Re: No, no store allows it
Not only that, but supermarkets will usually give preferential placement to their own brand "generic" products, making people who want the "real" product walk past the store brand. When a non-generic has prime location, like an aisle endcap or a display island on its own, they have paid for it. Prime placement is never given away free, even to major players like Coke or Budweiser.
If you invent a new category, like the keto products craze of late, the grocery stores chains are watching how many they sell and will put out their own competing products if the new category is successful. Often with the same flavors, ingredients, even the picture on the package may look similar.
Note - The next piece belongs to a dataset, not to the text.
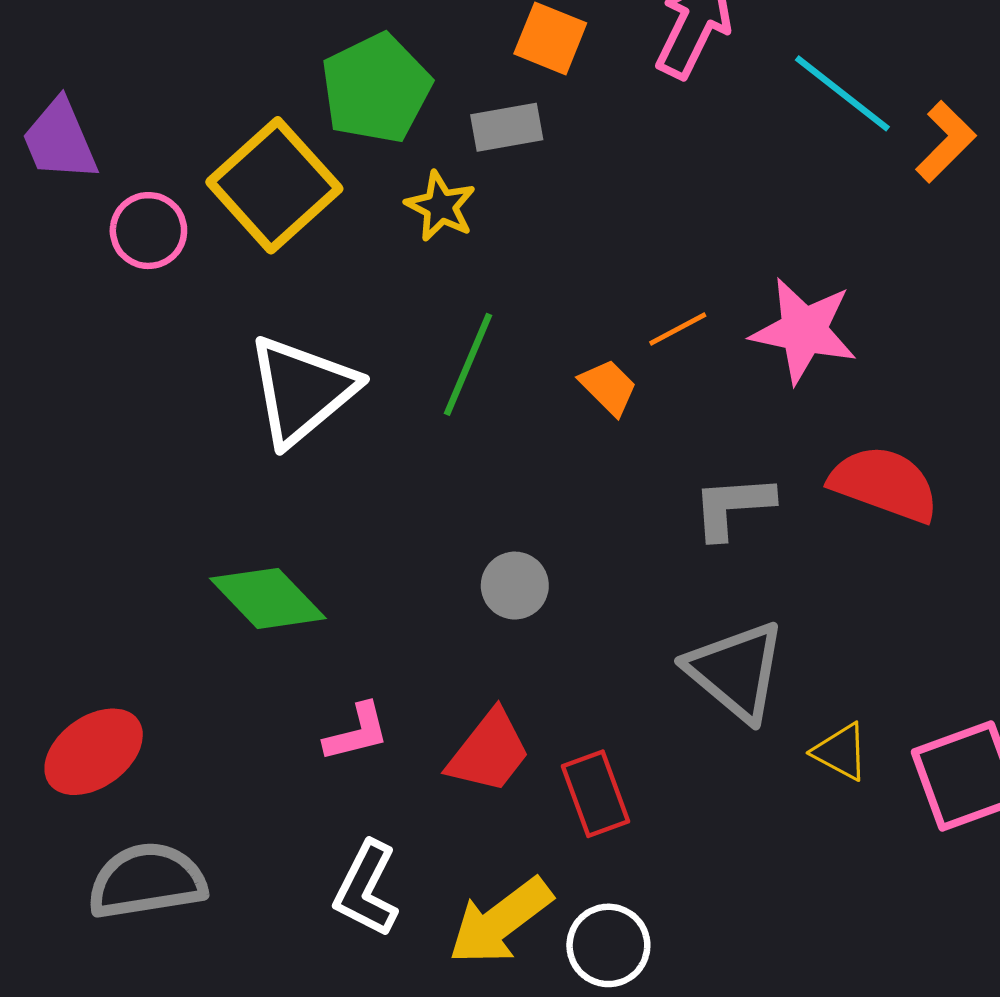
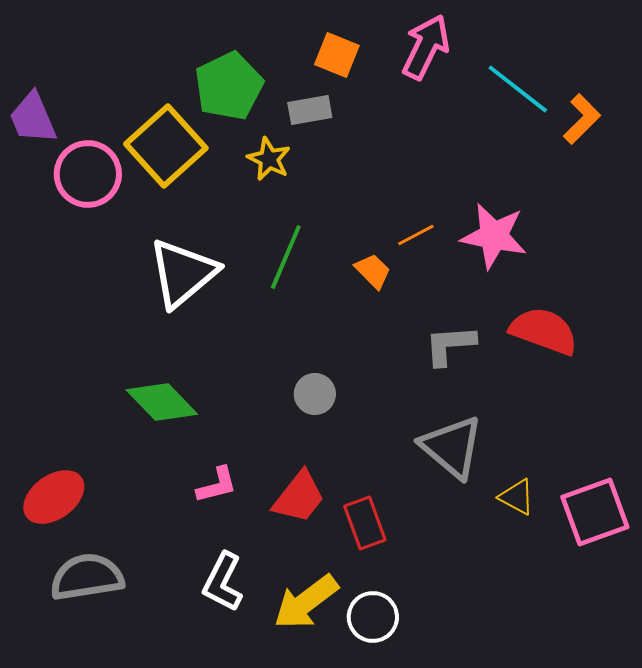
pink circle: (148, 231) -> (88, 174), size x1.4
Look at the clone/generic products at Walmart, or Lowes, or any other major retail chain if you think it is just supermarkets.
People complain that Apple sees someone have success with an app like Spotify and then "copy" it with their own app (as if music streaming was some sort of amazing invention that should have been patentable or something) but such copying/theft is 100x more blatant in the brick and mortar retail industry. And the cut of the sales price they take is often a lot higher than 30%, too.
Granted, they don't continue to take a cut after sale (like "buying" movies to play on a smart TV) but if someone wanted shelf space in Walmart for a product that would be offered for free with money made after the sale none of which Walmart would see, they'd get laughed out of the place so loudly it would still be ringing their in great grandchildren's ears a century from now.
If "selling products on Apple's platform" is an Apple "monopoly" in some people's minds, then how "selling products inside of Walmart stores / on Walmart's web site" not also a Walmart "monopoly"? Should they be required to offer some space in their stores for third party stores that take less of a cut than Walmart does? Maybe Coca Cola wants to sell its products in Walmart with their own little display and checkout area so they can collect 100% of the revenue? That's basically what Epic is demanding by wanting to force Apple to allow alternate app stores.